[阅读原文]:
+ + + + +

为什么用镜像阶段概念分析绫波丽?这是一个在文章主体展开前必须要解释清楚的问题,我个人是一向尽量避免套用理论工具去解读eva的,因为在这样做之前首先需要去证实连接某一种理论和某一个文本的这种做法本身的正当性或者说必要性。这样说也许有人不太明白,但举反面例子的话想必大家就深有体会了。恩…趴在地上想想举出三大类例子没准就把“前辈”“大大”们都得罪遍了,诸位还是自行脑补吧。


言归正传,为什么是“绫波丽与镜像阶段”这个组合呢?原因主要有三个方面:

1.从具体故事情节上来讲,绫波丽是整个NGE中最受困于自我认知这一问题的人了。前面说了绫波丽如同迷障,但幸运的是庵野在NGE中给三个驾驶员都指出了显而易见的命门,那就是他们遭受精神污染和精神侵蚀时所探讨的主题内容。对于绫波丽来说就是14话后半她做的大段关于“我是谁”“我是什么”的独白,以及23话她和子宫天使以“想不想和我合二为一”“不,因为我不是你”展开的对话了。这显然与狭义和广义镜像阶段探讨的主题有着根本的一致性。

2.从整体剧本上来讲,NGE的剧本充斥着隐喻、象征、暗示性的符号,整体结构也具有一种介于精心编排和混沌之
间的独特魅力。而镜像阶段的提出者拉康深刻的受到上世纪80年代法国结构主义以及索绪尔符号学的影响,其整个精神分析理论从根基上就带有浓浓的结构主义符号学痕迹。从这点上来讲二者也是契合的。

3.从画面表现来讲,NGE中为数相对不多的完全关于绫波丽个人的场景,几乎无一例外的与“镜像”有关;而绫波丽本人也在NGE中以10种以上的似是而非的形象出现在观众面前。关于这点,我们会在稍后具体展开。

最后,本文旨在简单直观的展现从镜像阶段角度欣赏和诠释绫波丽时所能呈现的相对最有趣的一面,考虑到读者对镜像阶段概念的相考虑到读者对镜像阶段概念的相对陌生也不会做过多的深入的展开。以及还有句话许久之前在群里对马猴说过,这里再说一遍:以本人半吊子都算不上的水平,如果为了系统化而系统化,为了严谨而严谨,那反而是误人子弟。本文将要涉及和揭示的要点的有趣之处我相信诸位完全可以充分体会。

楼主 卡西乌斯枪  发布于 2014-08-27 21:02:00 +0800 CST  
2 14话文本解读

以上以文字形式对镜像阶段凭空做了很多解释,想必很多人接受起来一时有点困难,下面我们就来用镜像阶段视角看一看关于Rei的文本中最为晦涩难解的一段—14话Rei的独白,希望看完后能使前文更有说服力和直观印象。

+ + + + +

[所附材料]:

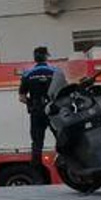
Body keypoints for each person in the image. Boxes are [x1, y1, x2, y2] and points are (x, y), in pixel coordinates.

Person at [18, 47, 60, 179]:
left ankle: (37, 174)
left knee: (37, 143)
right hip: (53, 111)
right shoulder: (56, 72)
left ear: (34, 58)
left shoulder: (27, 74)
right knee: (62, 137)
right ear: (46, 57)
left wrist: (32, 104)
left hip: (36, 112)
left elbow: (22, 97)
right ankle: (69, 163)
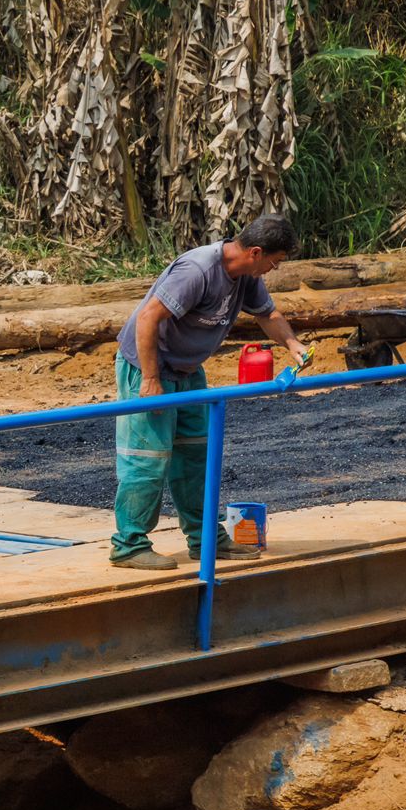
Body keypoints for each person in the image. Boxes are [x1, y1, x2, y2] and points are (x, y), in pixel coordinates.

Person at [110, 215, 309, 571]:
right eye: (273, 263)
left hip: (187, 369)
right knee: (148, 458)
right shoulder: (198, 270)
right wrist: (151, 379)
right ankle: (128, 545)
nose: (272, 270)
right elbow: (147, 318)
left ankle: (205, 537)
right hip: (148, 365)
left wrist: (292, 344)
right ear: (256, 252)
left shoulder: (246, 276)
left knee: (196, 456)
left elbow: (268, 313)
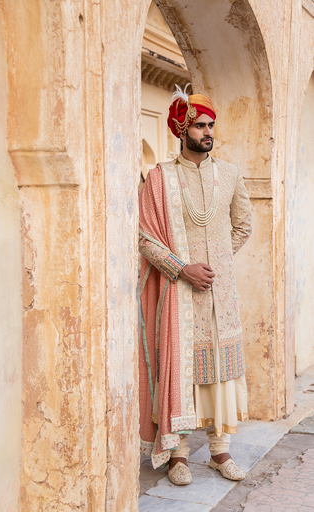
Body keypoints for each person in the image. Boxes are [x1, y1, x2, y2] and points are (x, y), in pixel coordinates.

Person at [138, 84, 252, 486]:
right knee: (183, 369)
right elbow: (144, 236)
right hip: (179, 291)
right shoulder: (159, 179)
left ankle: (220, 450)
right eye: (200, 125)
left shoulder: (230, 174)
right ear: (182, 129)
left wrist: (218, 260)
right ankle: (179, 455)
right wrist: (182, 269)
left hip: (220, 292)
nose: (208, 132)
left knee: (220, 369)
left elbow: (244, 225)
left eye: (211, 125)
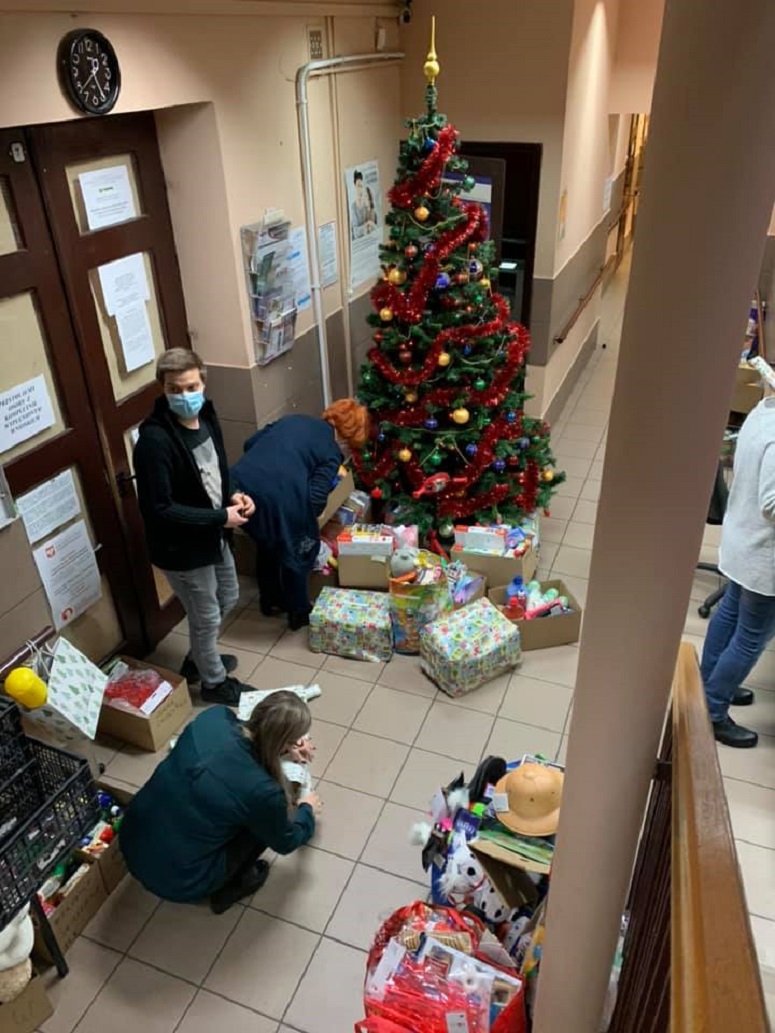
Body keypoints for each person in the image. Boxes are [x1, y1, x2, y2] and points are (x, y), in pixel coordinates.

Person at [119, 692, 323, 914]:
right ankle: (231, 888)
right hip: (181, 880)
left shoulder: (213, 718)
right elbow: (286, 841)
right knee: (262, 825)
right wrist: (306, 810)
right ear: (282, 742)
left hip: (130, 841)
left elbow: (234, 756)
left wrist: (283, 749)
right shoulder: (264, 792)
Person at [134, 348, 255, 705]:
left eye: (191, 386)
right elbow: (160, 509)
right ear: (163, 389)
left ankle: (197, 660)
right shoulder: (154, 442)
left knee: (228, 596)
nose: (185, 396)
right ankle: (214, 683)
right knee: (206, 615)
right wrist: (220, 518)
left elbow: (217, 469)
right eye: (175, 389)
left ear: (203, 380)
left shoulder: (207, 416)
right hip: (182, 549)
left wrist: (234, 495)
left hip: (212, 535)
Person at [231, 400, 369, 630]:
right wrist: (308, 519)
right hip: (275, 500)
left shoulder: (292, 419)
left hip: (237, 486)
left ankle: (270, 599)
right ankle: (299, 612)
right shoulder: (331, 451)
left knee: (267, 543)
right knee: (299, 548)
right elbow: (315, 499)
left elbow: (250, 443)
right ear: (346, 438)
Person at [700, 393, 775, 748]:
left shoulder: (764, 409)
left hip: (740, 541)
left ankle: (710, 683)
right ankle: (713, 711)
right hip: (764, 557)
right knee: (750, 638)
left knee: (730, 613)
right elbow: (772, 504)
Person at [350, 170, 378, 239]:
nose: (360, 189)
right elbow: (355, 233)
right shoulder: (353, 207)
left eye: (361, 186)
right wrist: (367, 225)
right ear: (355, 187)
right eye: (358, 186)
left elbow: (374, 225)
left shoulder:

+ + + + +

[任务说明]:
[1] 在这篇关于绫波丽与镜像阶段的文字中，作者为什么一向尽量避免套用理论工具去解读eva？请根据文中给出的理由，用一到三句话回答。
[2] 在这篇关于绫波丽与镜像阶段的文字里，作者从哪几个方面说明选择“绫波丽与镜像阶段”这一组合的原因？请把这些方面全部列出。
[3] 请从这篇关于绫波丽与镜像阶段的文字的最后一句之后接着写下去。

[逐题答案]:
[1] 作者认为，在套用理论工具之前，首先需要证实把某一种理论和某一个文本连接起来的做法本身是正当的或必要的。因此，作者一向尽量避免这样做。

[2]
1. 具体故事情节
2. 整体剧本
3. 画面表现

[3]
我觉得文字贴出来之后几乎已经没有解释的必要了,丽的这一大段对话显然就是镜像阶段引发的思考本身(如“人自己创造的自己”“这个物体就是我自己”“有谁在吗?在我面前”,不断重复的“我是什么”的发问配以无限连续的绫波丽形象)。整个文本非常重视视觉,从一开始对他物的定性逐渐转向自己的形象认知以及自己和他人的关系,其中还特意插入了丽在照镜子的镜头。而作为丽独白的终点,是对“在我面前”的形象身份的连续发问。“你是谁?”画面出现了镜子前的丽;“你是谁?”,镜子前出现了第二话中真嗣在写字楼形成的“镜子”中看到初号机真面目的画面;“;“你是谁?”,最终出现了真嗣看到真相的一刻那双充满恐惧的眼睛。所以,在绫波丽面前的,在那面镜子里的,不是绫波丽,而是碇真嗣。



再来看真嗣的部分,相对要简短的多,他一上来就看到了形形色色的丽的形象。然而在众多的绫波丽形象以及真嗣的发问最后随着一句“错了吗?”戛然而止,零号机失控。显然,真嗣在最后一刻意识到了那个形象本质上并不是绫波丽,而是他自己,但这又是他最不愿接受的不断逃避的究极真相之一,由此才导致了零号机的失控。
相应的作为两机互换的结果,作为真嗣镜像幻影的绫波丽可以驾驶初号机,而反过来真嗣却无法驾驶零号机,这在前面建立起的镜像体系下就显得相当顺利成长了。伴随着这次试验,绫波丽也越来越清晰地意识到自己和碇真嗣非同寻常的关系。



本部分的核心论点可以总结如下:


绫波丽在根源上是被决定的,被莉莉丝决定、被唯决定、被碇源渡决定,在这背后实际上是被真嗣的心意所决定的。然而这样一个设定却以一个拥有自由意志的个体形象出现了。这种策略一方面有效的缓解了碇真嗣的镜像阶段焦虑,满足了作者在不影响观感的情况下定期抒发负面情绪和困惑的需求;另一方面也给绫波丽这个角色本身带来了根本上的矛盾,而如何处理本质上的被决定性和存在形式赋予她的自由意志之间的矛盾则成了剧中绫波丽这个角色必须要处理的核心问题.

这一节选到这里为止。